Just outside Bristol’s bustle is the Beach House, waving goodbye to the cyclists on the East Bay bike path as they set off on their way to Providence. A restaurant has been here for ages, but with a new name, a smarter look, and a new menu, the Beach House encourages some of these folks to squeeze the brakes. The exterior looks sharp and upscale, and as per the name, the interior is awash with the shiplap, whites, and windows of a coastal living magazine. While the interior capitalizes on all the views available, in this delightful weather, everyone is on the deck or patio, watching cormorants fish and taking in the sights over Bristol Harbor to Poppasquash Neck.
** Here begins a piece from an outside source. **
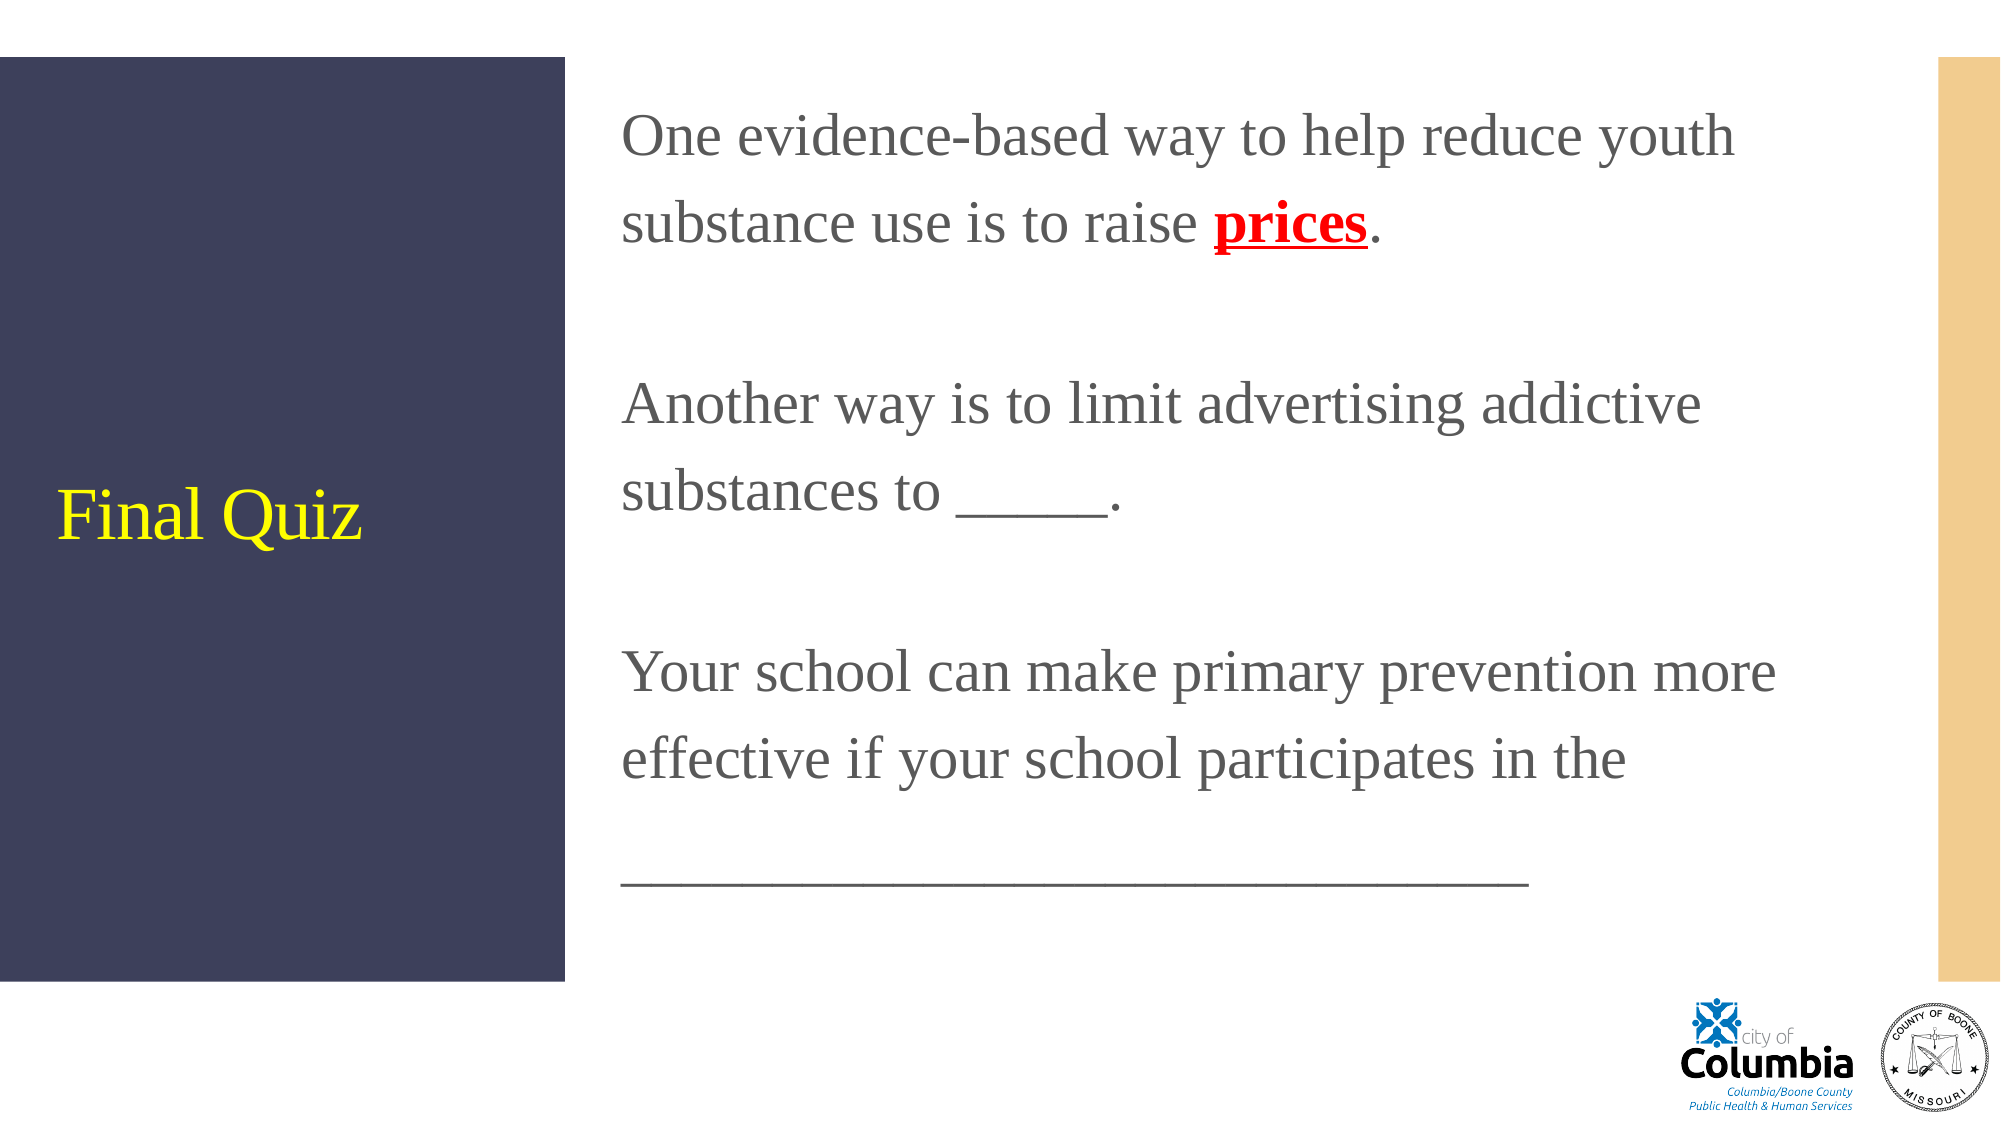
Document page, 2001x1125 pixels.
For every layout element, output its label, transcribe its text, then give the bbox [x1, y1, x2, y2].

Like the weather when we visited, the cocktail list was still in summer mode, blessedly untouched by the avalanche of autumnal cinnamon, nutmeg, and pumpkin. We held onto sangrias and cocktails with citrus, mint, bubbles, and the like. Even though there was a good by-the-glass wine list, mostly Californian, and a beer list of local draft beers, I had to have one last sunny cocktail. Normally I avoid any additive liquors, but the Jack Daniels Honey Bourbon Smash really hit the spot when mixed with iced tea and lemons – a boozed-up Arnold Palmer.
The menu has turned more toward the sea and clearly advertises what is locally sourced, but it’s also casting a wider net. Chicken Wings meet Tuna Tartar on the appetizer list; then there’s sections for Pizza, Salad, and Pasta & Risotto, before you even get to the entree section. With a generalist menu – and, of course, because we felt like it – we saw what they’d do with the basics: Clam Chowder, Fish and Chips, a New York Strip, and some Fish Tacos.
The chowder was a sizable bowl and didn’t skimp on the clams. I quite enjoyed an unexpected tentacle garnish of fried calamari swimming amongst the potatoes. What I’d have liked even more were some aromatic herbs to give a bit of color and interest to this cream-and-pink world, as well as another flavor note. None went to waste; when you aren’t putting the cream and butter in yourself, the easy goodness is impossible to deny.
The Fish Tacos appetizer appeared on a little, zigzagging, stainless steel taco stand, set into a custom plate with three built-in bowls for salsa verde, guac, and a couple limes. This gleaming, modular plate is a world away from the Tecate umbrellas I associate with this dish, but then again, so is the corgi that had just gone by in a bike trailer. I took a couple naked nibbles before adding the salsa. The jicama-and-carrot slaw was good, but despite its orange color the fish was quite neutral and the taco needed a kick. These sauces are not a serving suggestion so much as a must. The guacamole was good; a squeeze of lime was good; but the addition of the excellent salsa verde was compulsory.
For our mains, we ordered Fish and Chips off the kids’ menu, which was the best this big kid has had in a while, and I confess I was glad that my kid had no interest in it, instead preferring to inhale the delicious mashed potatoes that came with the NY Strip. Bristol must have some discerning and artful kids to appreciate this quality; the fillet’s perfectly golden batter contrasted perfectly with a black square plate. The steak was a little more cooked than ordered, though still tender enough and delicious with the accompanying chimichurri. The sides were terrific, including a healthy pile of green beans and a mountain of the aforementioned smashed potatoes.
We finished with a huge piece of a six-layer Death by Chocolate studded with mini chocolate chips. My wife and child miraculously found some extra room. As we slowly walked back to our car along the tail end of the bike path, long strands of stratus with pink underbellies were slung over Coggeshall Farm and a bright pink glow silhouetted Poppasquash road. If this was my last-day-of-summer feeling, I could have done a lot worse than spending it here in Bristol, at the closest thing I’m likely to ever have to a beach house.